What must be returned is the number of lines in the records holding the word "labels", with no other text.

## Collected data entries
_____

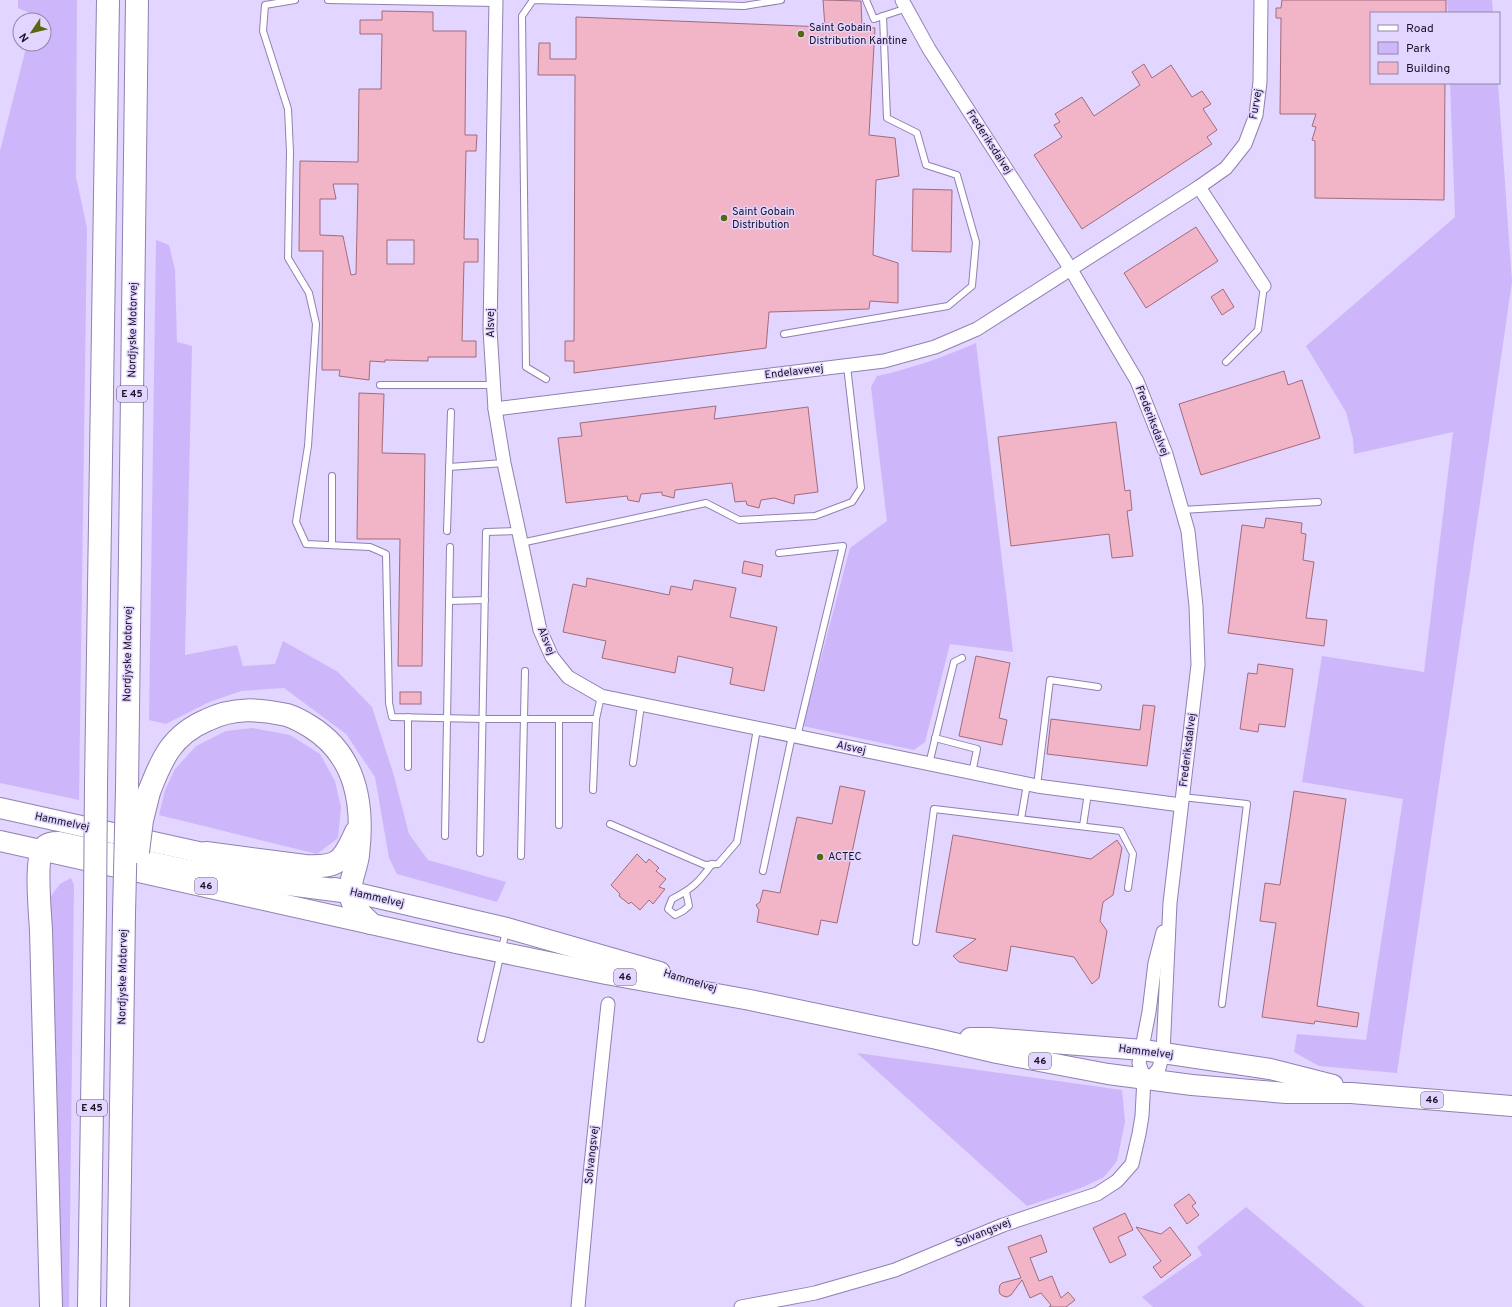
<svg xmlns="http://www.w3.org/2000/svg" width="1512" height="1307" viewBox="0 0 1512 1307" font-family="Overpass,sans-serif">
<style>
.green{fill:#cdb7fa}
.building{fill:#f2b5c7;stroke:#a26b7c;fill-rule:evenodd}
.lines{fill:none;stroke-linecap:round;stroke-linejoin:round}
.lane-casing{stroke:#9080b0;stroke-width:8}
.street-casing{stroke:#9080b0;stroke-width:15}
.primary-casing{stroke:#9080b0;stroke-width:22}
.highway-casing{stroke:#9080b0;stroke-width:24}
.lane{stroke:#fff;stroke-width:6}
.street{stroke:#fff;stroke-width:13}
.primary{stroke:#fff;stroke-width:20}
.highway{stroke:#fff;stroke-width:22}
.highway-bridge-casing{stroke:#9080b0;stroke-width:24;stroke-linecap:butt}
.highway-bridge{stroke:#fff;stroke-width:22}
.poi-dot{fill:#58670e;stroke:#e2d5ff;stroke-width:1.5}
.labels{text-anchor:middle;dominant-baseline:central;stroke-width:3;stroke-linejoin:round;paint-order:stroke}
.shield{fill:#e2d5ff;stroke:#564d67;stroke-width:1}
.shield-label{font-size:10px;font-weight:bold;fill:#1a1326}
.poi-label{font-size:11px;fill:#1a1326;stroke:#e2d5ff;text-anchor:start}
.street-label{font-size:11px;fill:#1a1326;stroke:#e2d5ff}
</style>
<rect width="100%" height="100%" fill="#e2d5ff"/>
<g class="green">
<path d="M18,0H77L76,177L87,228L79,800L0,783V151L27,44H44V20H32L34,15L18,8Z"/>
<path d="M1447,0H1492L1493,13H1448Z"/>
<path d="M1450,83H1498L1512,282L1397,1073L1319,1066L1294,1052L1297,1034L1366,1040L1403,799L1302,782L1322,656L1424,672L1453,432L1354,454L1353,439L1346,412L1306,346L1455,217Z"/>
<path d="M156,240L169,245L175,270L177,342L192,346L185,655L237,645L243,666L275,664L283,641L338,672L372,707L394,776L409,834L428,860L506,882L497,902L397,874L389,858L375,777L346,734L284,688L241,691L207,703L166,724L149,720Z"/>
<path d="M976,343L1013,652L950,644L925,742L914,750L803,726L850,548L887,521L871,387L877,376C913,368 941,358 976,343Z"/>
<path d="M252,728L290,735L320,754L335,781L341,807L338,838L317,854L159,815L165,790L175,769L196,746L226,731Z"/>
<path d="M71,878L74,885L69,1307H61L48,900L60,884Z"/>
<path d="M857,1053L1122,1090L1125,1122L1117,1161L1104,1177L1081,1188L1027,1206Z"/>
<path d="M1246,1207L1365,1307H1153L1142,1297L1202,1255L1197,1247Z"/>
</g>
<g class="building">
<path d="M823,0L861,1L862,27L875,28L869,135L895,138L899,176L876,180L873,255L898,263V303L870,301L869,309L769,312L766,348L574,373V361H565V341H574L575,75H538L539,43H550V59H576V17L825,27Z"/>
<path d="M1282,0H1446V13H1371V83H1445L1444,200L1315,198V141L1312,140L1316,127L1312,126L1316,114H1280L1281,18H1276V8H1281Z"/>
<path d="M382,11L433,12V31H466L465,135H477L476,151H466L464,239H478V262H464L462,341H476V357H428V361L385,360V362L370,361L369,380L339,376L340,370H322L323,251H299L300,161L358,162L359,89H381L382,34H360V20H382ZM333,184H358L356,274L351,275L343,236L320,235V199H336ZM387,240H414V264H387Z"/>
<path d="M1144,64L1152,78L1171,65L1192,97L1202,91L1211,104L1203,109L1217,130L1207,137L1212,144L1082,229L1034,155L1062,137L1054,125L1060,122L1055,114L1082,97L1094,116L1140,85L1132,72Z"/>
<path d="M913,189L952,190L951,252L912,251Z"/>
<path d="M1196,227L1218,261L1146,308L1124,273Z"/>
<path d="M1223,289L1234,307L1222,315L1211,297Z"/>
<path d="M1284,371L1288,385L1302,380L1320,438L1201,475L1179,404Z"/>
<path d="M359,393L384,394L382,453L425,454L422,666H398L400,539H357Z"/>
<path d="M716,406L714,419L808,407L818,492L795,495L794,504L774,498L761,500L759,508L747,505L746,501L735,502L732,483L675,490L674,498L662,495V492L641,494L639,502L628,500L627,496L566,503L558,438L582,436L580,423Z"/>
<path d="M1116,422L1125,491L1130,490L1132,510L1127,511L1133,556L1112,558L1109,534L1011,546L998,437Z"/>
<path d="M1266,518L1302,523L1301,533L1306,534L1303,560L1314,562L1306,618L1327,620L1324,646L1228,633L1242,525L1264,528Z"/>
<path d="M744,561L763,565L761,577L742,573Z"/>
<path d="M587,578L669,595L671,586L692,590L694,580L736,588L730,617L777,627L764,691L730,684L733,668L678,656L675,673L602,658L606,641L563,632L573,584L586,587Z"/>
<path d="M976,656L1010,663L999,718L1007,720L1002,745L959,736Z"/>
<path d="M1258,664L1293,669L1285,727L1259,724L1258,732L1240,729L1248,673L1257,674Z"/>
<rect x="400" y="692" width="21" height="12"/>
<path d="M1143,705L1155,706L1147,766L1047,754L1051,719L1140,730Z"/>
<path d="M840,786L865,791L837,923L821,920L818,935L757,922L759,910L756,905L760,902L763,890L780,893L797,817L832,824Z"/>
<path d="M1294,791L1346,799L1317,1006L1359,1013L1357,1027L1315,1021L1314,1024L1262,1017L1276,923L1260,921L1265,883L1280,885Z"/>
<path d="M953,835L1091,859L1117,840L1122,848L1113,895L1103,902L1100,921L1107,931L1099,978L1092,984L1074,957L1011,946L1007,971L959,962L953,956L976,939L936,932Z"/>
<path d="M637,854L646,863L649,859L659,868L656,871L666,879L659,887L665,889L653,904L649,900L640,910L631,902L629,904L619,896L620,894L611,885Z"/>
<path d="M1189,1194L1196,1203L1192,1206L1199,1215L1187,1224L1174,1205Z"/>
<path d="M1125,1213L1133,1230L1118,1237L1126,1255L1110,1263L1093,1228Z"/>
<path d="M1136,1227L1161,1234L1170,1227L1191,1255L1161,1278L1153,1267L1161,1261Z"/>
<path d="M1041,1235L1047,1252L1030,1258L1039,1281L1052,1276L1061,1298L1068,1292L1075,1300L1066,1307H1049L1051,1305L1041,1293L1030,1298L1022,1280L1011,1295L1007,1297L1003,1296L1000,1294L999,1290L1000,1285L1002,1283L1021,1278L1008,1247Z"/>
</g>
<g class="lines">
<defs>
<g id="lane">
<path d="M295,0L265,5L263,31L288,109L290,152L288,258L309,293L316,324L308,446L296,522L306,544L370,547L386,554L389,703L392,717L483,719H596L601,696"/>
<path d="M328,0L496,3"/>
<path d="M866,0L874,19L907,8"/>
<path d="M784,334L948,306L972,286L976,242L957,175L926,165L917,133L887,118L883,16"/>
<path d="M1226,362L1258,330L1264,286"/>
<path d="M546,379L526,367L522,16L533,0L744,6L781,0"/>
<path d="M380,385H493"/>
<path d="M449,467L504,463"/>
<path d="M1182,510L1318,502"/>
<path d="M447,531L451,412"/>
<path d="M521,543L706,503L739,520L815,516L852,502L861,488L847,366"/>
<path d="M332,545V476"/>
<path d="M779,553L843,546L797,737"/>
<path d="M449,601L485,600"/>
<path d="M935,738L977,749L972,773"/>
<path d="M633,763L641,705"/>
<path d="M929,764L954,662L962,658"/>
<path d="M408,767V717"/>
<path d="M1037,786L1050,680L1098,687"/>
<path d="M593,790L596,719"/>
<path d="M1182,797L1247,804L1222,1004"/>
<path d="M1021,819L1027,784"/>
<path d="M610,824L705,865L718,864L737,842L757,729"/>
<path d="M559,825V719"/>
<path d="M1083,826L1088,793"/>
<path d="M445,836L450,547"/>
<path d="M480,853L486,532L519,531"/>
<path d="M521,856L525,671"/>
<path d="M763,871L792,736"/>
<path d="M686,892L689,906L683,911L675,915L668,909L672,899C692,889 699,882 712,864"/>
<path d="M916,942L934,809L1121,831L1133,854L1128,888"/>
<path d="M481,1039L506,931"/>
</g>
<g id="street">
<path d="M496,0L490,330L495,409L504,463L540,630L552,657L568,677L601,696L1037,786L1181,805"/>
<path d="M902,0L929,49L1070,268L1137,381L1166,454L1188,531L1196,606L1198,665L1170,903L1163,1053L1159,1068L1150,1079"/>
<path d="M1199,187L1226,168L1245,144L1256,115L1260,82L1261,0"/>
<path d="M495,409L884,361L935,347L977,329L1199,187L1264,286"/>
<path d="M578,1307L590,1174L608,1004"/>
<path d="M741,1307L815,1293L895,1270L1003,1225L1097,1194L1117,1181L1132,1164L1139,1134L1142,1116L1144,1078L1139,1063L1149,1012L1155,963L1163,932"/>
</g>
<g id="primary">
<path d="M0,808L221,857"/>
<path d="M0,841L456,943L606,974L750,1000L937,1039L997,1053L1108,1074L1192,1085L1286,1093H1351L1512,1106"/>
<path d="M335,888L507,928L660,972"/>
<path d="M970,1038H989L1143,1050L1270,1069L1333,1085"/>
</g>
<g id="highway">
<path d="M96,784L108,0"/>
<path d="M127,789L137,0"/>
<path d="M149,792C162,758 172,735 207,720C234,707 259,709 287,715C296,718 303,722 311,727C357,756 364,805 358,855C357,866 349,883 350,894C352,906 361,915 370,923"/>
<path d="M206,853L305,866C339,868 343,861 356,832"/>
<path d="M51,1307L41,930C40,914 35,860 43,849C47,843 53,843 59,843L188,871L350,892"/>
<path d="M89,1307L95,908"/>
<path d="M118,1307L124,913"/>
</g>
</defs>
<use href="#lane" class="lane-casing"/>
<use href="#street" class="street-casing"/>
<use href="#primary" class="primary-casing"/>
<use href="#highway" class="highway-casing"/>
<use href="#lane" class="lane"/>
<use href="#street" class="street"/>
<use href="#primary" class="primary"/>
<use href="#highway" class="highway"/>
<defs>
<g id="highway-bridge">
<path d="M138,852L142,820L149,792"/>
<path d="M95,908L96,784"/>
<path d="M124,913L127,789"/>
</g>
</defs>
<use href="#highway-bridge" class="highway-bridge-casing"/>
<use href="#highway-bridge" class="highway-bridge"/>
</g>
<g class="poi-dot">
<circle cx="801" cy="34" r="4"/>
<circle cx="724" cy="218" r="4"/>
<circle cx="820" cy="857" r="4"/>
</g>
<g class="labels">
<g class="shield">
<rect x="117" y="386" width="30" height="16" rx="3"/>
<rect x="195" y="878" width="22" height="16" rx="3"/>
<rect x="614" y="969" width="22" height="16" rx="3"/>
<rect x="1029" y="1053" width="22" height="16" rx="3"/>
<rect x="1421" y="1092" width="22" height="16" rx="3"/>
<rect x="77" y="1100" width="30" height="16" rx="3"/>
</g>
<g class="shield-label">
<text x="132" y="394">E 45</text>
<text x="206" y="886">46</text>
<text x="625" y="977">46</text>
<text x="1040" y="1061">46</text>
<text x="1432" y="1100">46</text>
<text x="92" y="1108">E 45</text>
</g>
<g class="poi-label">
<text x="809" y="28">Saint Gobain<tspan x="809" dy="13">Distribution Kantine</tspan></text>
<text x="732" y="212">Saint Gobain<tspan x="732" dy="13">Distribution</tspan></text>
<text x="828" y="857">ACTEC</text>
</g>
<g class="street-label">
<text transform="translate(1256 104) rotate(-80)">Furvej</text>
<text transform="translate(989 142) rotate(57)">Frederiksdalvej</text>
<text transform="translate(491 323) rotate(-90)">Alsvej</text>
<text transform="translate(133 330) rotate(-89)">Nordjyske Motorvej</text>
<text transform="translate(794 372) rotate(-7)">Endelavevej</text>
<text transform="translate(1152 421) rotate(69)">Frederiksdalvej</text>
<text transform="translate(546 641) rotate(68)">Alsvej</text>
<text transform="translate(128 654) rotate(-89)">Nordjyske Motorvej</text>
<text transform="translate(851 748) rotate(12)">Alsvej</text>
<text transform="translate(1188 750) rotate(-83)">Frederiksdalvej</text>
<text transform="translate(62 822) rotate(12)">Hammelvej</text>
<text transform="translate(377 898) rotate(13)">Hammelvej</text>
<text transform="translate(123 977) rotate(-89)">Nordjyske Motorvej</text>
<text transform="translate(690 981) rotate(17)">Hammelvej</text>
<text transform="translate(1146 1052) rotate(7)">Hammelvej</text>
<text transform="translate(592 1155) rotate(-84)">Solvangsvej</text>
<text transform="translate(983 1233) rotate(-22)">Solvangsvej</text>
</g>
</g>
<rect x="1370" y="12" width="130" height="72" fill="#e2d5ff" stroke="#9287a8"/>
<rect x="1378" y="25" width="20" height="6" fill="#ffffff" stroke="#9287a8"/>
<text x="1406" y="32" font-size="12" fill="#1a1326">Road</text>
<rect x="1378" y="42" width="20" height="12" fill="#cdb7fa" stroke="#9287a8"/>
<text x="1406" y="52" font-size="12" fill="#1a1326">Park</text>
<rect x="1378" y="62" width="20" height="12" fill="#f2b5c7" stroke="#9287a8"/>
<text x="1406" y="72" font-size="12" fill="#1a1326">Building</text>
<g transform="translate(32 32) rotate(235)"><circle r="19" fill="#e2d5ff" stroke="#9287a8"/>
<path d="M0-3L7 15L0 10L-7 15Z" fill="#58670e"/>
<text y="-6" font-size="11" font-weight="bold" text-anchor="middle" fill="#1a1326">N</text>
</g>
</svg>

_____

## Exercise output
2